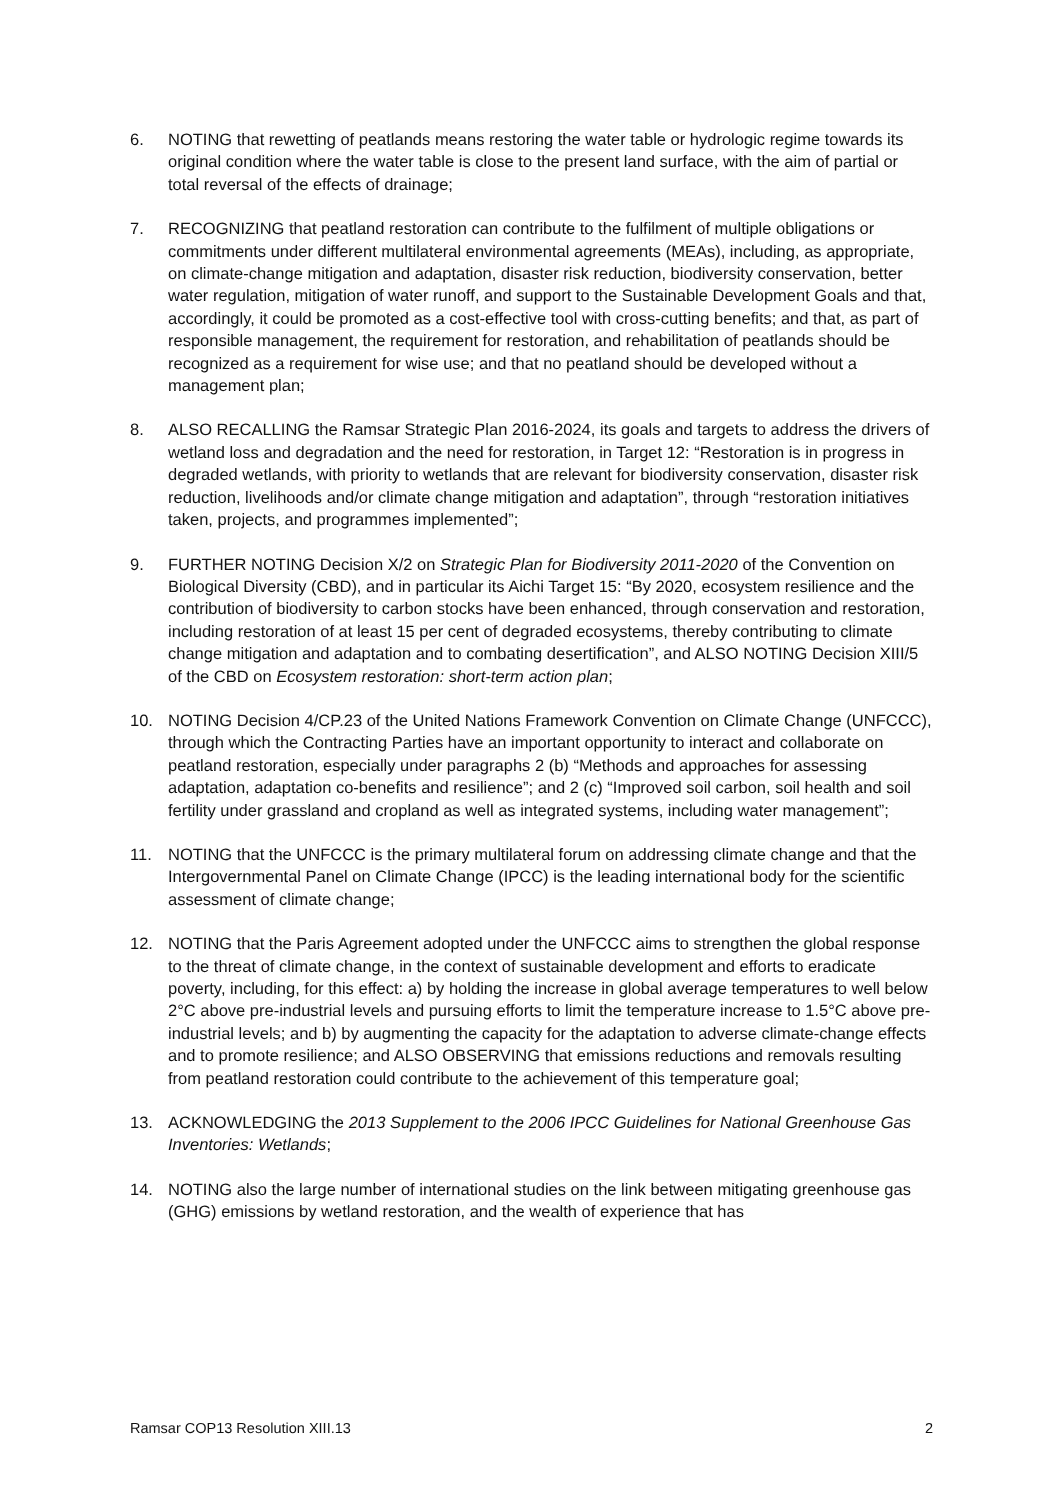6. NOTING that rewetting of peatlands means restoring the water table or hydrologic regime towards its original condition where the water table is close to the present land surface, with the aim of partial or total reversal of the effects of drainage;
7. RECOGNIZING that peatland restoration can contribute to the fulfilment of multiple obligations or commitments under different multilateral environmental agreements (MEAs), including, as appropriate, on climate-change mitigation and adaptation, disaster risk reduction, biodiversity conservation, better water regulation, mitigation of water runoff, and support to the Sustainable Development Goals and that, accordingly, it could be promoted as a cost-effective tool with cross-cutting benefits; and that, as part of responsible management, the requirement for restoration, and rehabilitation of peatlands should be recognized as a requirement for wise use; and that no peatland should be developed without a management plan;
8. ALSO RECALLING the Ramsar Strategic Plan 2016-2024, its goals and targets to address the drivers of wetland loss and degradation and the need for restoration, in Target 12: “Restoration is in progress in degraded wetlands, with priority to wetlands that are relevant for biodiversity conservation, disaster risk reduction, livelihoods and/or climate change mitigation and adaptation”, through “restoration initiatives taken, projects, and programmes implemented”;
9. FURTHER NOTING Decision X/2 on Strategic Plan for Biodiversity 2011-2020 of the Convention on Biological Diversity (CBD), and in particular its Aichi Target 15: “By 2020, ecosystem resilience and the contribution of biodiversity to carbon stocks have been enhanced, through conservation and restoration, including restoration of at least 15 per cent of degraded ecosystems, thereby contributing to climate change mitigation and adaptation and to combating desertification”, and ALSO NOTING Decision XIII/5 of the CBD on Ecosystem restoration: short-term action plan;
10. NOTING Decision 4/CP.23 of the United Nations Framework Convention on Climate Change (UNFCCC), through which the Contracting Parties have an important opportunity to interact and collaborate on peatland restoration, especially under paragraphs 2 (b) “Methods and approaches for assessing adaptation, adaptation co-benefits and resilience”; and 2 (c) “Improved soil carbon, soil health and soil fertility under grassland and cropland as well as integrated systems, including water management”;
11. NOTING that the UNFCCC is the primary multilateral forum on addressing climate change and that the Intergovernmental Panel on Climate Change (IPCC) is the leading international body for the scientific assessment of climate change;
12. NOTING that the Paris Agreement adopted under the UNFCCC aims to strengthen the global response to the threat of climate change, in the context of sustainable development and efforts to eradicate poverty, including, for this effect: a) by holding the increase in global average temperatures to well below 2°C above pre-industrial levels and pursuing efforts to limit the temperature increase to 1.5°C above pre-industrial levels; and b) by augmenting the capacity for the adaptation to adverse climate-change effects and to promote resilience; and ALSO OBSERVING that emissions reductions and removals resulting from peatland restoration could contribute to the achievement of this temperature goal;
13. ACKNOWLEDGING the 2013 Supplement to the 2006 IPCC Guidelines for National Greenhouse Gas Inventories: Wetlands;
14. NOTING also the large number of international studies on the link between mitigating greenhouse gas (GHG) emissions by wetland restoration, and the wealth of experience that has
Ramsar COP13 Resolution XIII.13 2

● ● ● ● ●

**PROBLEM**: Both end lines included, restate word for word the lines above from the line with "9. FURTHER NOTING" to the line with "11. NOTING that", and nothing else.

**ANSWER FOR THE TASK**:
9. FURTHER NOTING Decision X/2 on Strategic Plan for Biodiversity 2011-2020 of the Convention on Biological Diversity (CBD), and in particular its Aichi Target 15: “By 2020, ecosystem resilience and the contribution of biodiversity to carbon stocks have been enhanced, through conservation and restoration, including restoration of at least 15 per cent of degraded ecosystems, thereby contributing to climate change mitigation and adaptation and to combating desertification”, and ALSO NOTING Decision XIII/5 of the CBD on Ecosystem restoration: short-term action plan;
10. NOTING Decision 4/CP.23 of the United Nations Framework Convention on Climate Change (UNFCCC), through which the Contracting Parties have an important opportunity to interact and collaborate on peatland restoration, especially under paragraphs 2 (b) “Methods and approaches for assessing adaptation, adaptation co-benefits and resilience”; and 2 (c) “Improved soil carbon, soil health and soil fertility under grassland and cropland as well as integrated systems, including water management”;
11. NOTING that the UNFCCC is the primary multilateral forum on addressing climate change and that the Intergovernmental Panel on Climate Change (IPCC) is the leading international body for the scientific assessment of climate change;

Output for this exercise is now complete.